Max Szabo, a former assistant district attorney and spokesperson for the San Francisco district attorney’s office, said a firm representing both the DA and sheriff could have a conflict of interest if the DA was involved in prosecuting someone in the sheriff’s office. In Szabo’s view, the communications between the sheriff and DA could be grounds for the DA to recuse himself from evaluating the incident.

“If the DA is coordinating on messaging with the Sheriff just days after an in-custody death, it suggests he’s made his decision on the legality of the use of force long before the investigation is complete,” Szabo said in an email. “This is the kind of thing that erodes public trust because it suggests there’s a two-tiered system of justice, one for law enforcement and one for everyone else.”

Humberto Guizar, a civil rights attorney representing Serrano’s family, said he was “furious” after The Appeal and the Vallejo Sun provided him with the email exchange. He said there should be an investigation into the coordination between the sheriff and the DA.

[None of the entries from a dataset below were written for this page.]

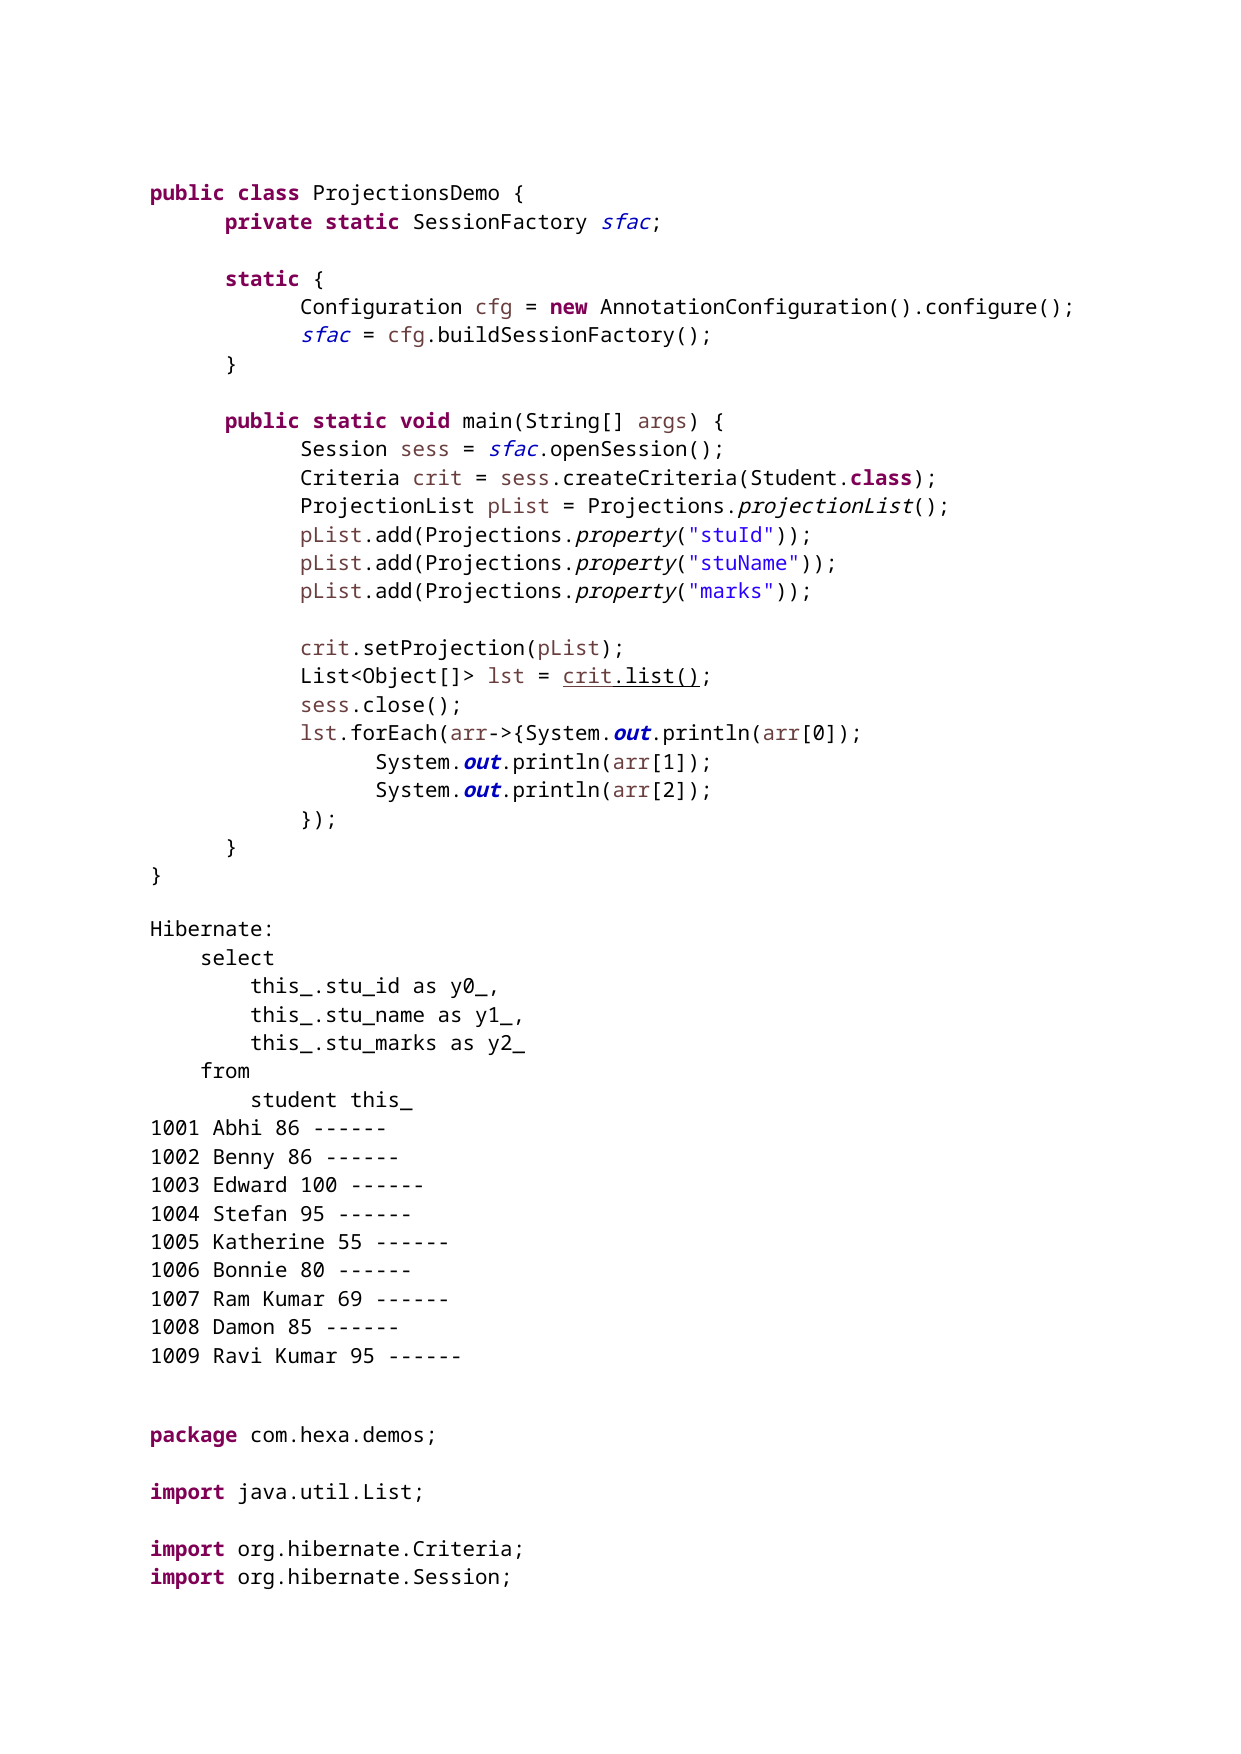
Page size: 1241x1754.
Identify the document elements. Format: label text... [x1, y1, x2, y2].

text } [150, 349, 1090, 377]
text pList.add(Projections.property("stuId")); [150, 520, 1090, 548]
text 1008 Damon 85 ------ [150, 1312, 1090, 1341]
text pList.add(Projections.property("stuName")); [150, 548, 1090, 577]
text 1007 Ram Kumar 69 ------ [150, 1284, 1090, 1312]
text Hibernate: [150, 914, 1090, 943]
text }); [150, 804, 1090, 832]
text public static void main(String[] args) { [150, 406, 1090, 434]
text package com.hexa.demos; [150, 1420, 1090, 1449]
text pList.add(Projections.property("marks")); [150, 577, 1090, 605]
text sfac = cfg.buildSessionFactory(); [150, 321, 1090, 349]
text 1006 Bonnie 80 ------ [150, 1256, 1090, 1284]
text System.out.println(arr[1]); [150, 747, 1090, 775]
text from [150, 1057, 1090, 1085]
text crit.setProjection(pList); [150, 633, 1090, 661]
text import org.hibernate.Criteria; [150, 1534, 1090, 1562]
text 1001 Abhi 86 ------ [150, 1113, 1090, 1142]
text lst.forEach(arr->{System.out.println(arr[0]); [150, 718, 1090, 747]
text System.out.println(arr[2]); [150, 775, 1090, 804]
text select [150, 943, 1090, 971]
text import java.util.List; [150, 1477, 1090, 1506]
text Criteria crit = sess.createCriteria(Student.class); [150, 463, 1090, 491]
text } [150, 861, 1090, 889]
text Session sess = sfac.openSession(); [150, 434, 1090, 463]
text 1009 Ravi Kumar 95 ------ [150, 1341, 1090, 1369]
text 1002 Benny 86 ------ [150, 1142, 1090, 1170]
text private static SessionFactory sfac; [150, 207, 1090, 235]
text 1005 Katherine 55 ------ [150, 1227, 1090, 1256]
text this_.stu_name as y1_, [150, 1000, 1090, 1028]
text student this_ [150, 1085, 1090, 1113]
text ProjectionList pList = Projections.projectionList(); [150, 491, 1090, 520]
text this_.stu_id as y0_, [150, 971, 1090, 1000]
text } [150, 832, 1090, 861]
text 1004 Stefan 95 ------ [150, 1199, 1090, 1227]
text List<Object[]> lst = crit.list(); [150, 661, 1090, 690]
text static { [150, 264, 1090, 292]
text Configuration cfg = new AnnotationConfiguration().configure(); [150, 292, 1090, 321]
text this_.stu_marks as y2_ [150, 1028, 1090, 1057]
text public class ProjectionsDemo { [150, 178, 1090, 207]
text 1003 Edward 100 ------ [150, 1170, 1090, 1199]
text import org.hibernate.Session; [150, 1562, 1090, 1591]
text sess.close(); [150, 690, 1090, 718]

“The DA’s office is supposed to be investigating them, not working on the narrative,” Guizar said. “Based on what I’m seeing [in the emails], the people who are responsible for evaluating the facts are trying to come up with a narrative that’s consistent with the sheriff’s office. They’re in cahoots.”


Growing influence

Cole Pro Media is just one firm that has been providing PR guidance to police departments seeking to improve their communications and soothe backlash during crises. Media reports suggest that such PR contracts are becoming more common and large departments have expanded the roles of spokespeople.

Cole Pro Media’s role in police communications has also grown. The company has expanded outside California. In Asheville, North Carolina, police Chief David Zack also worked with Cole Pro Media at his previous job in Cheektowaga, New York, and hired them again after he transferred to Asheville in early 2020. The company offered advice and worked on briefing videos after some Asheville police officers were recorded destroying a medic station, including slashing bottles of water, during George Floyd-inspired protests that June.

Cole Pro Media has pitched its services and approach to a national audience. According to its website, Laura Cole has spoken about her “crisis communications philosophy” at events held by the California Police Chiefs Association, the International Association of Chiefs of Police, and the Major Cities Chiefs Association.

Cole is even helping to train the next generation of California police chiefs. She is listed as an instructor for a four-day course offered by the California Police Chiefs Association, “Becoming a Police Chief: Developing a Mindset for Success and Service,” which is certified by the state Commission on Peace Officers Standards and Training.

“With commitment and dedication to strengthening the relationship between district attorneys, law enforcement and the community,” Cole Pro Media’s website states, “Cole continues to lead the charge in steering agencies in the direction of best communication practices.”